As with mushrooms, we eat the “fruit” of the fungi, not the plant itself. Three types of truffles are commonly eaten in Europe: the famed black Périgord winter truffle (Tuber melanosporum) and the lesser summer or Burgundy variety (Tuber aestivum) are cultivated in France. Dr. Paul Thomas of American Truffle says 90% of truffles consumed in France are cultivated, not harvested in the wild.

Lefevre says that growers in Spain have harvested 20 to 50 pounds of truffles per acre.

The elusive white or Alba truffle of Italy (Tuber magnatum) has resisted cultivation and is worth 10 times as much as the Périgord truffle, itself exceptionally valuable.

$1,000 per pound

truffles wine
 
Truffles are an exceptionally valuable crop. Lafevre cites a study he helped conduct that forecast a price of $1,000 per pound wholesale for local truffles (they deteriorate rapidly, making local sources ideal) and average yields of 35 pounds per acre, or $35,000 per acre. The study is available here. Oregon forests harbor native truffles, but they aren’t highly regarded in general.

American Truffle’s Chang says truffles can be 7 to 10 times as profitable as growing grapes on average. He estimates the investment in an acre of Chardonnay grapes at $23,000 (excluding land costs) and of truffles at $30,000, but says it takes 9-10 years to recover the cost of planting the grapes vs. 6-7 years for truffles.

After that, he estimates the profit from truffles in full production at $36,000 per year vs. $3,600-$5,000 for Chardonnay grapes. Over 25 years, that would be $57,000 per acre for the grapes, $650,000 for truffles.

Truffles require an alkaline soil, so most California properties require treatment with lime to get to 7.6-8 pH; that change in acid balance can also discourage undesirable fungi.

It’s very difficult to inoculate existing trees, and both suppliers sell trees inoculated with truffle spores, each using a proprietary process. New World Truffieres charges $20 to $22 per tree and also offers consulting services. Lefevre recommends 200 trees per acre.
truffles wine
 
Chang recommends 400 trees per acre and charges $20 to $40 per sapling—and a percentage of the eventual revenue. He won’t specify what the royalty is, but others say it is 30%.

After planting, truffle orchards require minimal attention, although the same insect and animal pests that eat grapes and vines like truffles, too.

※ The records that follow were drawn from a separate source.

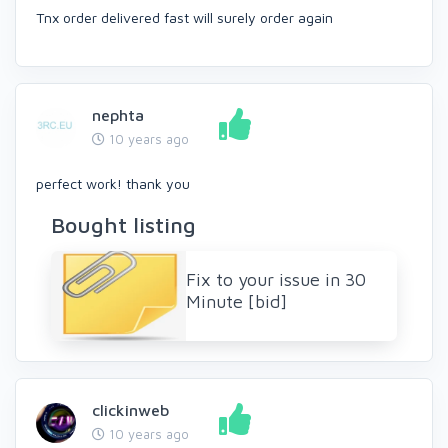
Tnx order delivered fast will surely order again
nephta
10 years ago
perfect work! thank you
Bought listing
Fix to your issue in 30
Minute [bid]
clickinweb
10 years ago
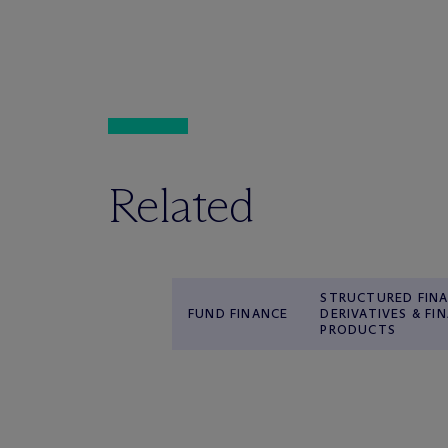
Related
STRUCTURED FINA
FUND FINANCE
DERIVATIVES & FI
PRODUCTS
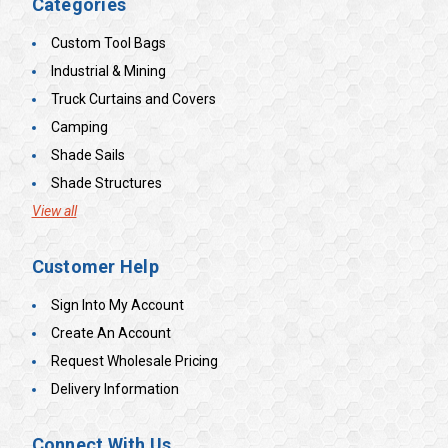
Categories
Custom Tool Bags
Industrial & Mining
Truck Curtains and Covers
Camping
Shade Sails
Shade Structures
View all
Customer Help
Sign Into My Account
Create An Account
Request Wholesale Pricing
Delivery Information
Connect With Us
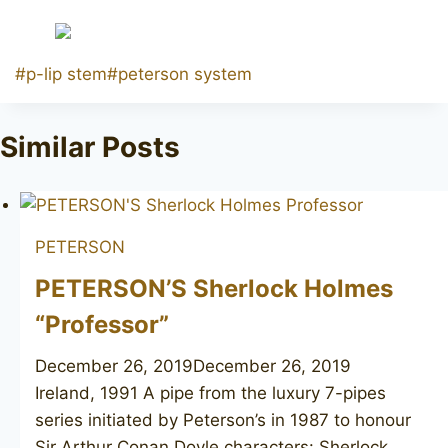
Post
#
p-lip stem
#
peterson system
Tags:
Similar Posts
PETERSON
PETERSON’S Sherlock Holmes
“Professor”
December 26, 2019
December 26, 2019
Ireland, 1991 A pipe from the luxury 7-pipes
series initiated by Peterson’s in 1987 to honour
Sir Arthur Conan Doyle characters: Sherlock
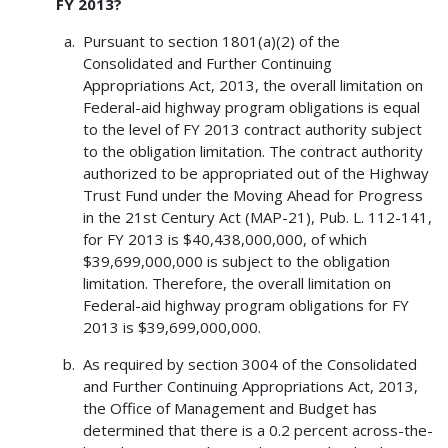
FY 2013?
Pursuant to section 1801(a)(2) of the
Consolidated and Further Continuing
Appropriations Act, 2013, the overall limitation on
Federal-aid highway program obligations is equal
to the level of FY 2013 contract authority subject
to the obligation limitation. The contract authority
authorized to be appropriated out of the Highway
Trust Fund under the Moving Ahead for Progress
in the 21st Century Act (MAP-21), Pub. L. 112-141,
for FY 2013 is $40,438,000,000, of which
$39,699,000,000 is subject to the obligation
limitation. Therefore, the overall limitation on
Federal-aid highway program obligations for FY
2013 is $39,699,000,000.
As required by section 3004 of the Consolidated
and Further Continuing Appropriations Act, 2013,
the Office of Management and Budget has
determined that there is a 0.2 percent across-the-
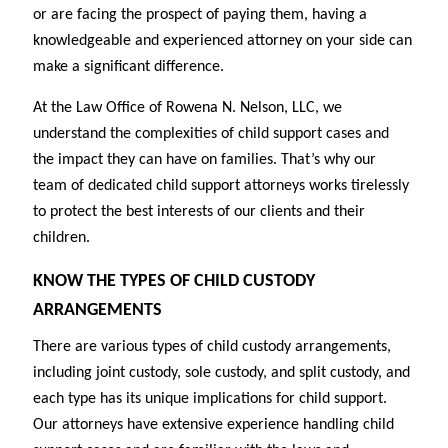
or are facing the prospect of paying them, having a
knowledgeable and experienced attorney on your side can
make a significant difference.
At the Law Office of Rowena N. Nelson, LLC, we
understand the complexities of child support cases and
the impact they can have on families. That’s why our
team of dedicated child support attorneys works tirelessly
to protect the best interests of our clients and their
children.
KNOW THE TYPES OF CHILD CUSTODY
ARRANGEMENTS
There are various types of child custody arrangements,
including joint custody, sole custody, and split custody, and
each type has its unique implications for child support.
Our attorneys have extensive experience handling child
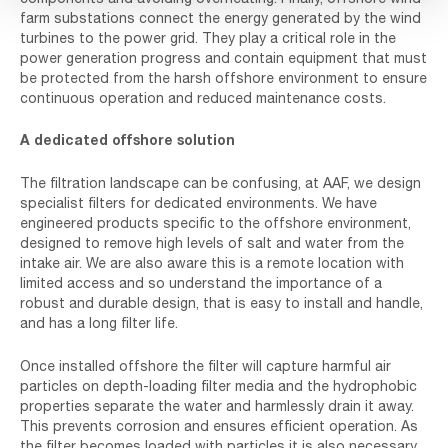
farm substations connect the energy generated by the wind
turbines to the power grid. They play a critical role in the
power generation progress and contain equipment that must
be protected from the harsh offshore environment to ensure
continuous operation and reduced maintenance costs.
A dedicated offshore solution
The filtration landscape can be confusing, at AAF, we design
specialist filters for dedicated environments. We have
engineered products specific to the offshore environment,
designed to remove high levels of salt and water from the
intake air. We are also aware this is a remote location with
limited access and so understand the importance of a
robust and durable design, that is easy to install and handle,
and has a long filter life.
Once installed offshore the filter will capture harmful air
particles on depth-loading filter media and the hydrophobic
properties separate the water and harmlessly drain it away.
This prevents corrosion and ensures efficient operation. As
the filter becomes loaded with particles it is also necessary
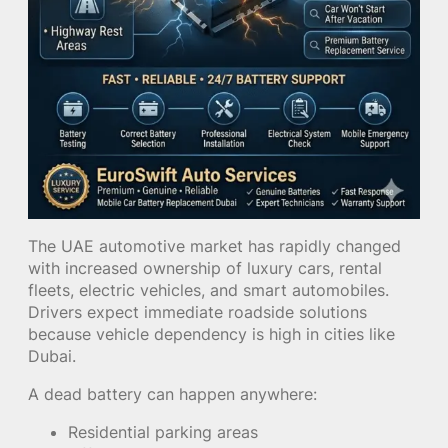
The UAE automotive market has rapidly changed
with increased ownership of luxury cars, rental
fleets, electric vehicles, and smart automobiles.
Drivers expect immediate roadside solutions
because vehicle dependency is high in cities like
Dubai.
A dead battery can happen anywhere:
Residential parking areas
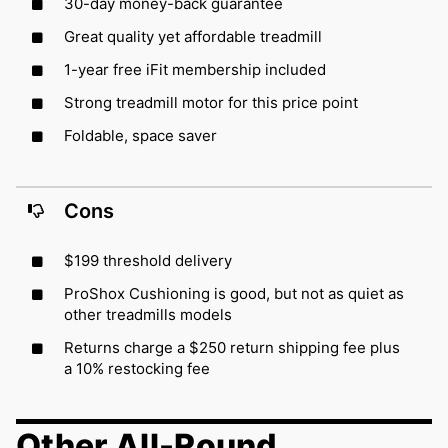
30-day money-back guarantee
Great quality yet affordable treadmill
1-year free iFit membership included
Strong treadmill motor for this price point
Foldable, space saver
Cons
$199 threshold delivery
ProShox Cushioning is good, but not as quiet as
other treadmills models
Returns charge a $250 return shipping fee plus
a 10% restocking fee
Other All-Round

And the conditions desirable for truffles unfortunately discourage good hazelnuts.

Pigs or dogs
As is well known, female pigs can find truffles, because the fungi smell like male pigs, but the swine are big, relatively unmanageable and like to eat the truffles. Dogs can be trained to find the truffles and not eat them, so they’re generally preferred for searching. The Italian Lagotto-Romagnolo is the traditional pup of choice.

Lefevere says that there’s a shortage of truffle dogs, so he will lead training sessions at the upcoming Oregon Truffle Festival. The sixth Oregon Truffle Festival will be held Jan. 28-31 in Eugene.

Production is dropping in France despite continued planting, while worldwide demand for truffles is rising.

The truffle growing business in America is clearly in its infancy. It appears to have enormous potential—but success remains unproven. Time will tell whether today's pioneer truffle growers end up with fists full of fungi worth almost their weight in gold.